A base material composed of a porous scaffold, and graphene oxide which is a coating on at least a part of the surface of the base material, and the coating amount of the graphene oxide is 0.1-2. Scaffold for bone regeneration or skin regeneration in the range of 5% by mass. The scaffold according to claim 1, wherein the porous scaffold is made of at least one material selected from the group consisting of collagen, gelatin, fibrin, chitosan, hyaluronic acid, polylactic acid, hydroxyapatite, and calcium triphosphate. The scaffold according to claim 1 or 2, wherein the porous scaffold has a porosity in the range of 50 to 99% and has a continuous pore structure. The scan according to any one of claims 1 to 3, wherein the compressive strength at 50% displacement (measurement condition: crosshead speed 0.5 mm / min) is 1.2 times or more that of the porous scaffold base material. Fold.
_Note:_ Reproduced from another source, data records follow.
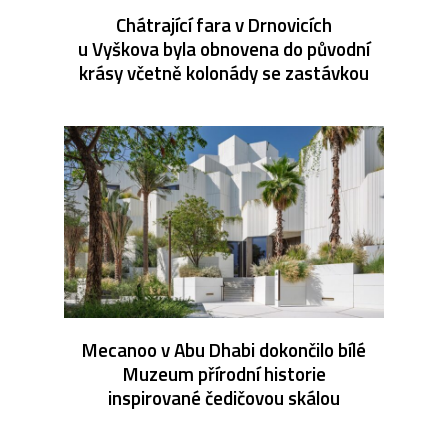
Chátrající fara v Drnovicích
u Vyškova byla obnovena do původní
krásy včetně kolonády se zastávkou
Mecanoo v Abu Dhabi dokončilo bílé
Muzeum přírodní historie
inspirované čedičovou skálou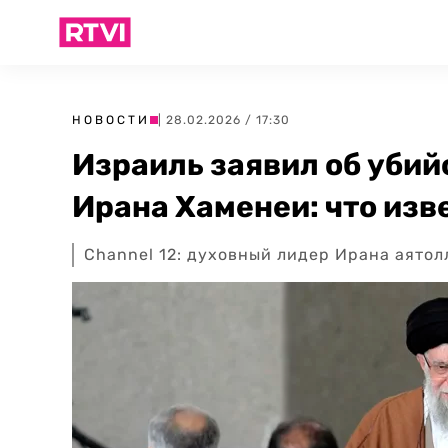
НОВОСТИ
| 28.02.2026 / 17:30
Израиль заявил об убий
Ирана Хаменеи: что изв
Channel 12: духовный лидер Ирана аятол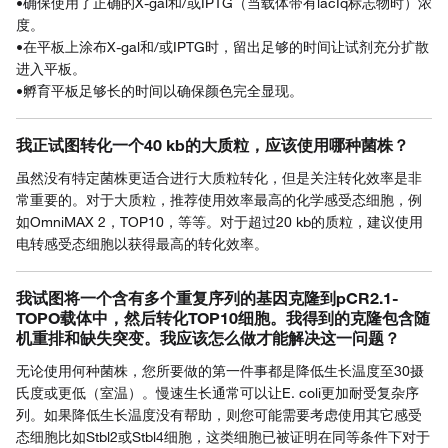
•确保使用了正确的X-gal和/或IPTG（当载体带有lacIq标志物时）浓
度。
•在平板上涂布X-gal和/或IPTG时，留出足够的时间让试剂充分扩散
进入平板。
•孵育平板足够长的时间以确保颜色完全显现。
我正试图转化一个40 kb的大质粒，应该使用哪种菌株？
虽然没有特定菌株更适合进行大质粒转化，但是关注转化效率是非
常重要的。对于大质粒，推荐使用效率最高的化学感受态细胞，例
如OmniMAX 2，TOP10，等等。对于超过20 kb的质粒，建议使用
电转感受态细胞以获得最高的转化效率。
我试图将一个含有多个重复序列的基因克隆到pCR2.1-
TOPO载体中，然后转化TOP10细胞。我得到的克隆包含随
机重排和缺失突变。我应该怎么做才能解决这一问题？
无论使用何种菌株，您所要做的第一件事都是降低生长温度至30摄
氏度或更低（室温）。慢速生长通常可以让E. coli更加耐受复杂序
列。如果降低生长温度没有帮助，则您可能需要考虑使用其它感受
态细胞比如Stbl2或Stbl4细胞，这类细胞已被证明在同等条件下对于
The scaffold according to any one of claims 1 to 4, wherein the coating amount of graphene oxide is in the range of 1.0 to 2.3 mass% based on the mass of the substrate. 6. The graphene oxide coating according to claim 1, comprising a thin film graphene oxide particle having a thickness of 0.4 to 10 nm and a planar size of 20 nm or more. Scaffold. The scaffold according to any one of claims 1 to 6, which is used for bone regeneration. The scaffold according to claim 7, wherein the regeneration object is bone and cartilage. The scaffold according to any one of claims 1 to 6, which is for skin regeneration. The scaffold according to claim 9, wherein the regeneration object is epidermis and dermis.
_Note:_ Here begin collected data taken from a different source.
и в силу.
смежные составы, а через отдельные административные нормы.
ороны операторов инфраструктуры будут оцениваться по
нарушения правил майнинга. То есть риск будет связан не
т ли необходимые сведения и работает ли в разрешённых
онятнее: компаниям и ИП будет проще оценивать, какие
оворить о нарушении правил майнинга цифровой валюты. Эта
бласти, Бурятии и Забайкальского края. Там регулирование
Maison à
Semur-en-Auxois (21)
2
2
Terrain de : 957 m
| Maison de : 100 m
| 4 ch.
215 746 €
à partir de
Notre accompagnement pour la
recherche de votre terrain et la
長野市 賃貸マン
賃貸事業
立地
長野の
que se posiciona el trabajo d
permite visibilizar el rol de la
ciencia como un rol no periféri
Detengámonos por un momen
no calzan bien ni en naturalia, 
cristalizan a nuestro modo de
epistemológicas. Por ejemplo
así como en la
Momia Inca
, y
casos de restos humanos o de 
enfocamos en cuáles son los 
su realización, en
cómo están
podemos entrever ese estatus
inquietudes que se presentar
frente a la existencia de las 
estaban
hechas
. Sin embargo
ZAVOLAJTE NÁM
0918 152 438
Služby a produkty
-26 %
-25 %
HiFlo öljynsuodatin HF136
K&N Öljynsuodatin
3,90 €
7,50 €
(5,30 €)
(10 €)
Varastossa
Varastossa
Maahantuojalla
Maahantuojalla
It is a manufacturing method of the scaffold of any one of Claims 1-6,
The manufacturing method, comprising injecting a dispersion of graphene oxide particles into a substrate made of a porous scaffold, and coating at least a part of the surface of the substrate with graphene oxide. The manufacturing method according to claim 11, wherein the dispersion is a dispersion of graphene oxide particles in a mixed solution of water and N-methyl-2-pyrrolidone. The manufacturing method of Claim 11 or 12 whose density | concentration of the graphene oxide particle in the said dispersion liquid is the range of 0.0001-0.01 mass%.